Sixth

2.7K 428 6
                                    

"Selamat datang!" sapa salah seorang pelayan di restoran Australia tersebut sambil membungkuk.

"Tuan Jeon, selamat datang," sapa pelayan lainnya yang baru datang sambil membungkuk juga.

Justin tersenyum lalu menunduk tanpa membalas hormat mereka.

"Apa Tuan Park datang?" Tanya Justin.

"Dia ada di lantai dua, tuan, di ruangannya seperti biasa."

"Baik, terima kasih."

Justin lalu berjalan melewati dua orang pelayan wanita yang tadi menyapanya menuju tangga. Ia masih bisa mendengar percakapan keduanya.

"Yang tadi itu Tuan Jeon, dia bukan pelanggan biasa tapi dia juga salah satu pemilik restoran ini."

"Oh, begitu. Aku baru tahu."

Pelayan tadi sepertinya masih baru, makanya dia tidak mengenali Justin. Sesampainya di atas, Justin meihat James yang sedang menegur salah seorang pelayan.

"Hyung!" panggilnya.

"Hey, Justin!" James lalu menghampirinya. "Hari ini kau pulang lebih cepat?"

"Iya, apa ada kendala? Aku melihat lihat kau menegur pelayan tadi."

James menengok ke arah pelayan yang baru saja ditegurnya lalu memberikan kode bahwa ia sudah boleh pergi. "Tidak ada apa-apa, biasa lah, anak baru.
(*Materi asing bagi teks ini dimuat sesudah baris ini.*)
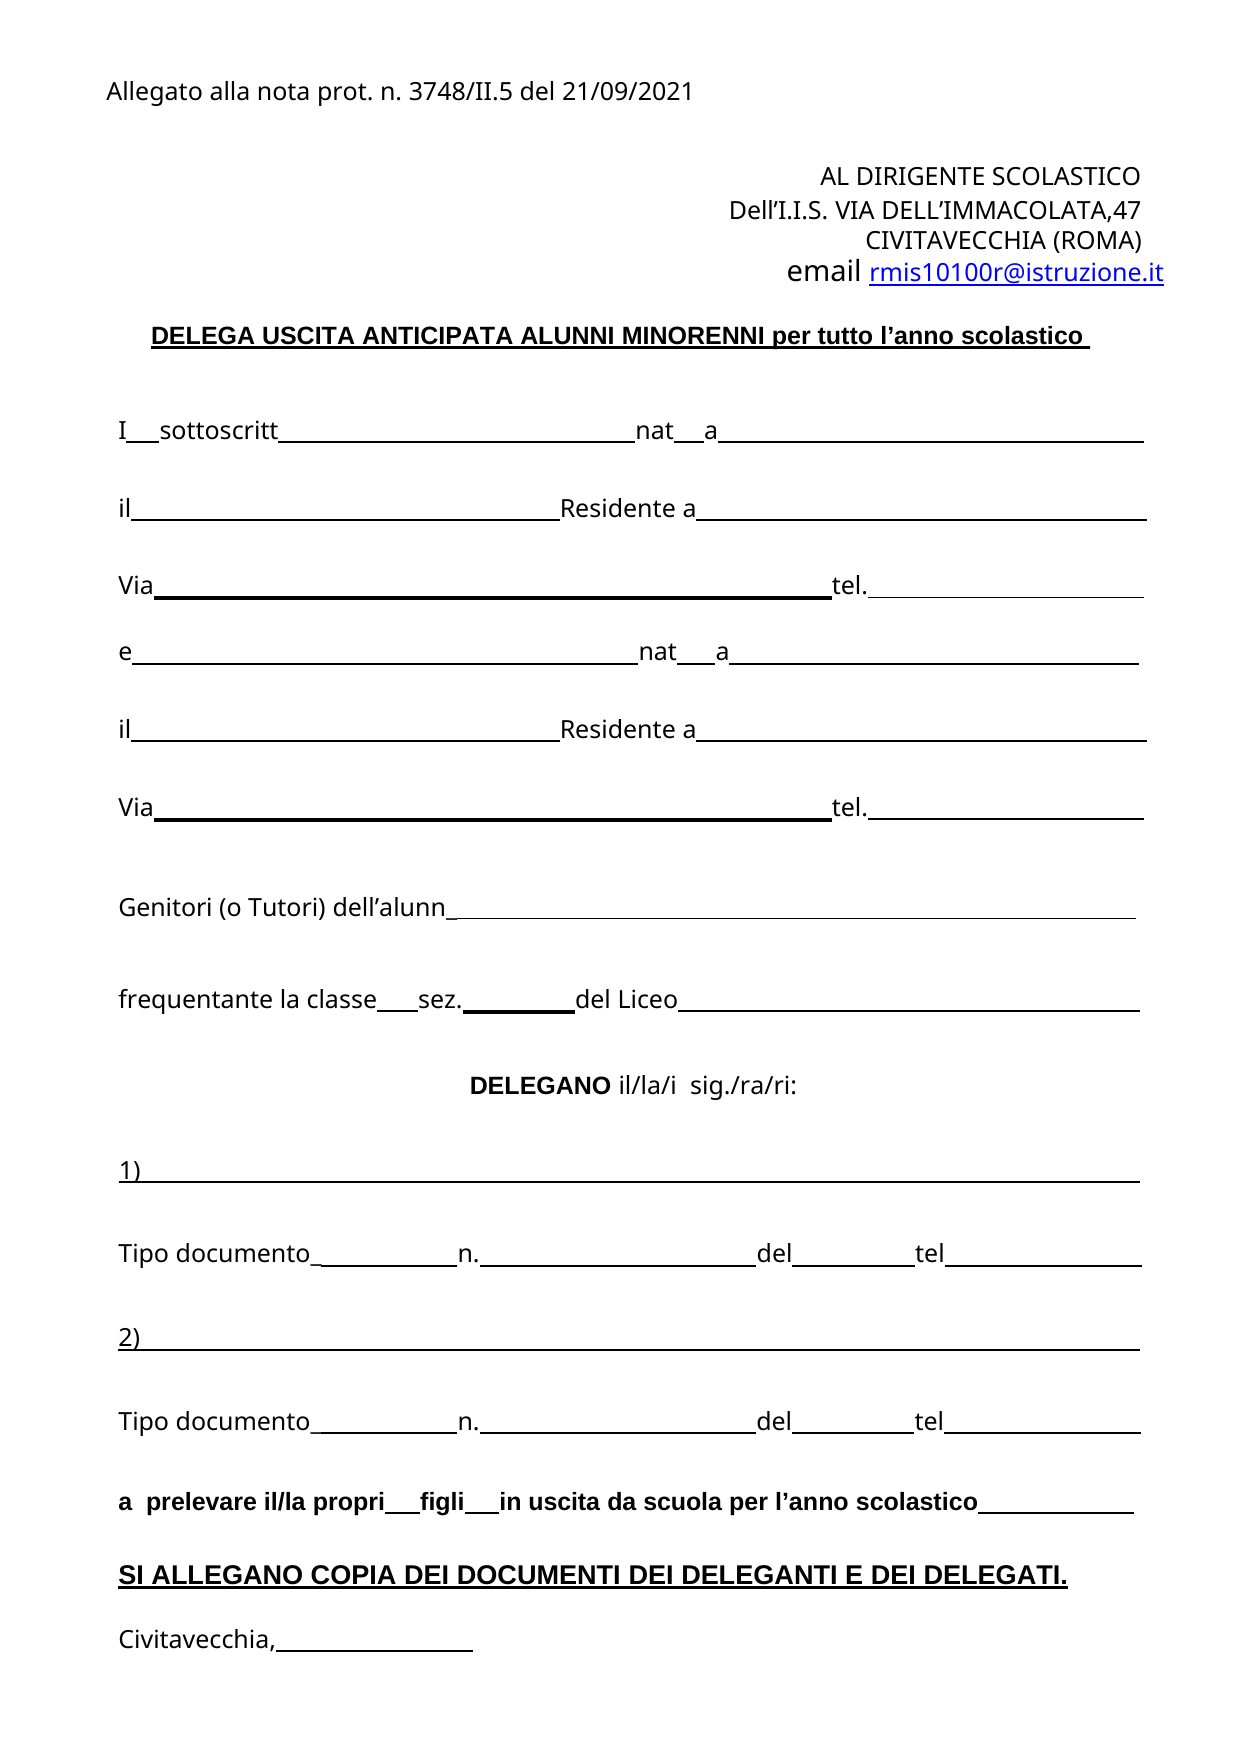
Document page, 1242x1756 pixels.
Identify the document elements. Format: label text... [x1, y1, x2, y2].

title SI ALLEGANO COPIA DEI DOCUMENTI DEI DELEGANTI E DEI DELEGATI. [118, 1559, 1187, 1590]
text Tipo documento_ n. del tel [118, 1403, 1187, 1437]
text Via tel. [118, 789, 1187, 823]
text 1) [96, 1153, 1163, 1187]
text e nat a [118, 634, 1187, 668]
text Civitavecchia, [118, 1621, 1187, 1655]
text 2) [118, 1320, 1187, 1354]
text email rmis10100r@istruzione.it [786, 255, 1187, 288]
subtitle a prelevare il/la propri figli in uscita da scuola per l’anno scolastico [118, 1487, 1187, 1516]
text Via tel. [118, 568, 1187, 602]
text il Residente a [118, 711, 1187, 746]
text il Residente a [118, 490, 1187, 524]
text DELEGANO il/la/i sig./ra/ri: [96, 1067, 1171, 1101]
text CIVITAVECCHIA (ROMA) [96, 226, 1141, 255]
text frequentante la classe sez. del Liceo [118, 981, 1187, 1016]
text Tipo documento_ n. del tel [118, 1236, 1187, 1270]
text Genitori (o Tutori) dell’alunn_ [118, 889, 1187, 924]
text AL DIRIGENTE SCOLASTICO Dell’I.I.S. VIA DELL’IMMACOLATA,47 [719, 158, 1141, 226]
text Allegato alla nota prot. n. 3748/II.5 del 21/09/2021 [106, 74, 1187, 108]
subtitle DELEGA USCITA ANTICIPATA ALUNNI MINORENNI per tutto l’anno scolastico [151, 321, 1187, 350]
text I sottoscritt nat a [118, 412, 1187, 446]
Ada apa?"

"Oh, aku sebenarnya hanya mau mengobrol denganmu saja, kau ada waktu?"

"Tentu, ayo ke ruanganku."

Keduanya pun memasuki ruangan James Park, pemilik restoran Australia tersebut. Sebenarnya restoran itu mereka bangun bersama, tetapi semuanya adalah ide James dan dialah pemilik yang tercatat. Setelah mereka duduk, Justin memulai pembicaraan.

"Rose sudah tinggal di rumahku."

"Benarkah? Wah, hebat! Kau berhasil membujuknya saat kalian mengobrol di hari pemakaman?"

"Bukan, aku mengunjungi apartemen Jennie Kim, karena kau bilang kan Rose menginap di sana."

"Oh, jadi itu alasanmu meminta alamat Jennie. Berarti dia pindah sejak kemarin?"

Justin mengangguk. "Tadinya dia menolak mentah-mentah. Tetapi pada akhirnya, Rose mau tinggal denganku asalkan aku bisa menjawab semua rasa penasaran dia terhadap ibunya."

"Jadi, kau sudah siap untuk menceritakan semuanya pada Rose?" Tanya James.

"Sebenarnya aku belum yakin hyung, apakah ini sudah saat yang tepat?"

"Aku mengerti, kau mungkin bingung kapan harus menceritakan semuanya. Tapi Bibi Minyoung sudah meninggal, dan sekarang semua terserah padamu mau memendamnya atau menceritakan semuanya. Aku yakin kau pasti bisa mengambil keputusan."

"Baiklah, sepertinya aku sudah bisa membuat keputusan."

James menganggukkan kepalanya sambil tersenyum. "Aku percaya padamu. Oh iya, soal pesan Bibi dimana ia memintamu untuk menjaga Rose, kau akan melakukannya? Maksudku, bukan hanya tinggal bersama."

"Karena itu pesan Minyoung noona, tentu aku akan melakukannya, harus. Walau bagaimanapun aku berhutang banyak sekali padanya. Mungkin inilah salah satu cara untuk menebus semuanya."

"Wah, kalau mendengar dari alasanmu, sepertinya kau akan benar-benar menjaga Rose dengan baik," ujar james yang terlihat kagum melihat wajah serius Justin.

"Aku tidak akan pernah membiarkan Rose dalam bahaya atau membiarkan siapapun menyakitinya, karena sepertinya bila itu terjadi, aku tidak akan memaafkan diriku, hyung."